Great to hear that you are making progress and thanks for the detailed report. Was it one of my scripts that messed up “Forest St Ext”? I can try and fix it for the next Virginia address import.
Yes, it looks like there needs to be some multiple suffix handling when it ends in EXT. It looks like the script didn’t treat “ST” as a suffix since it wasn’t at the end of the string. Should be pretty simple to implement. Thanks!
As of today, November 7th, the import is complete except for clean-up. All 400 batches have been imported into OSM.
Some conclusions based on working with the data:
Campbell and Bedford county’s data were the easiest to work with, and node location was nearly always dead-on to VGIN’s aerial imagery.
Amhest County had less care put into the data, and frequently the nodes would need to be aligned to the closest house on the parcel. I’ve done my best to catch as much as I can, but I can guarantee there are plenty of misaligned nodes still. Unfortunately I have no way to reliably find these, as the state-wide building footprint dataset for Amherst is of poor quality.
Many improvements to the road network were made- TIGER had a variety of missing, incorrectly placed, and misspelled names which were corrected using the address data as the primary source. If there was ambiguity, it was moved to alt_name. Geometry changes were kept to a minimum unless significantly misaligned.

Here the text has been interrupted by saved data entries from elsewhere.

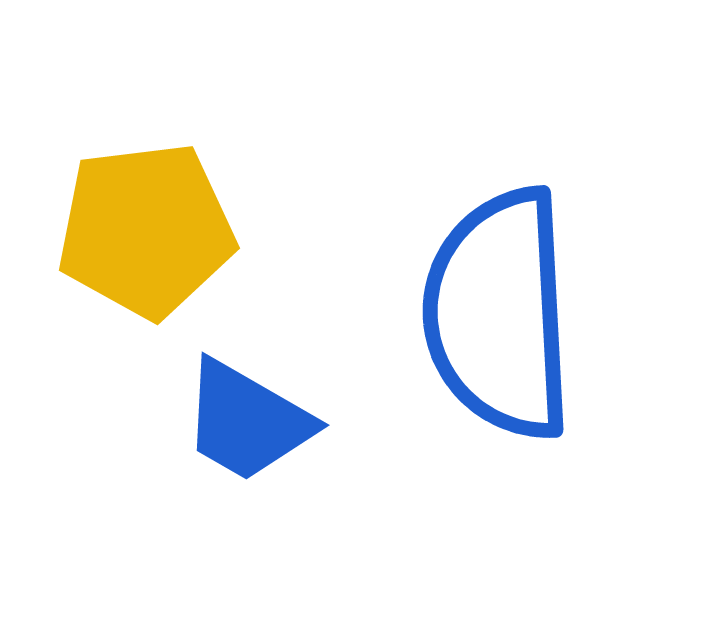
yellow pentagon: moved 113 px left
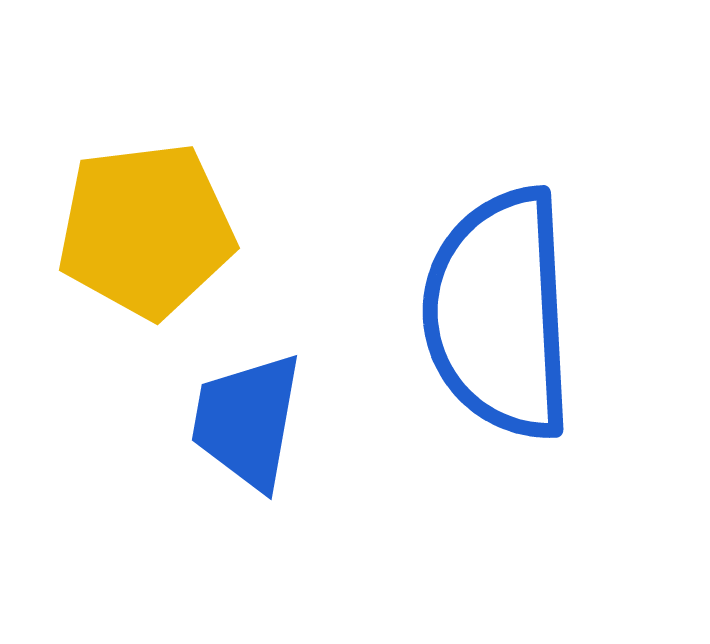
blue trapezoid: rotated 70 degrees clockwise
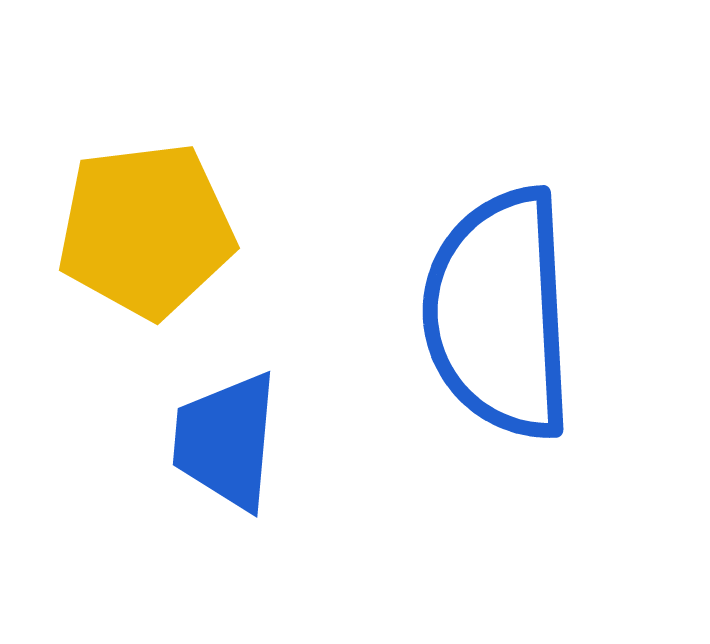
blue trapezoid: moved 21 px left, 20 px down; rotated 5 degrees counterclockwise
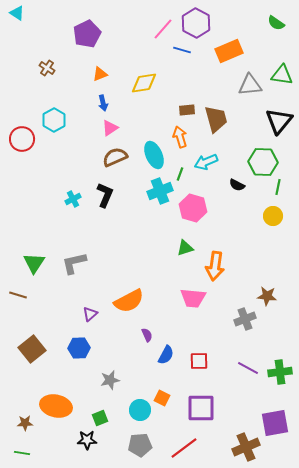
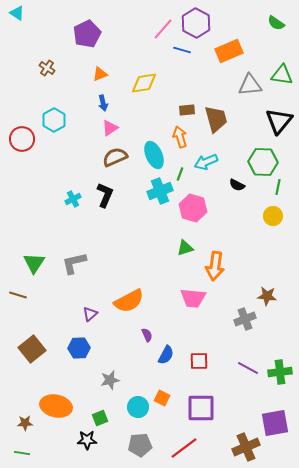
cyan circle at (140, 410): moved 2 px left, 3 px up
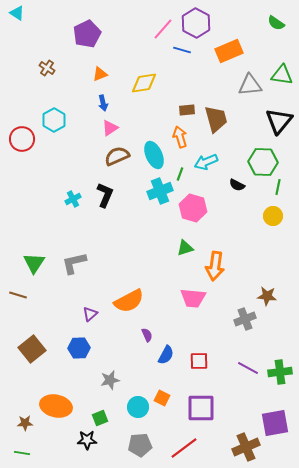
brown semicircle at (115, 157): moved 2 px right, 1 px up
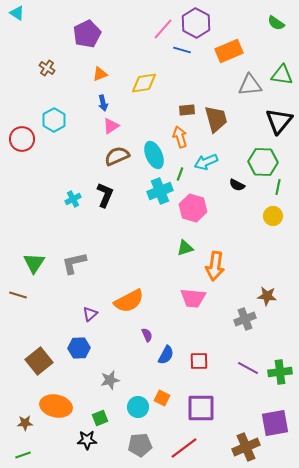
pink triangle at (110, 128): moved 1 px right, 2 px up
brown square at (32, 349): moved 7 px right, 12 px down
green line at (22, 453): moved 1 px right, 2 px down; rotated 28 degrees counterclockwise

To wrap up the import, a couple tasks for clean-up will be done:
clean up unit numbers where multiple units are listed into ranges if possible
find nodes such as churches in close proximity to address nodes and merge- in the beginning of the import, I was only conflating addresses themselves and it was only later on when I realized I could conflate to common amenities (like GNIS-added churches) and save some time not having to visually scan for them
use the Geofabrik OSM Inspector to identify and correct any other issues
Finally, I will re-use this thread and Wiki page when an address import is planned for Appomattox County, the fourth county in the Lynchburg MSA which was omitted from this first run due to its lower population and non-adjacency to Lynchburg itself. Thanks again to those who helped out.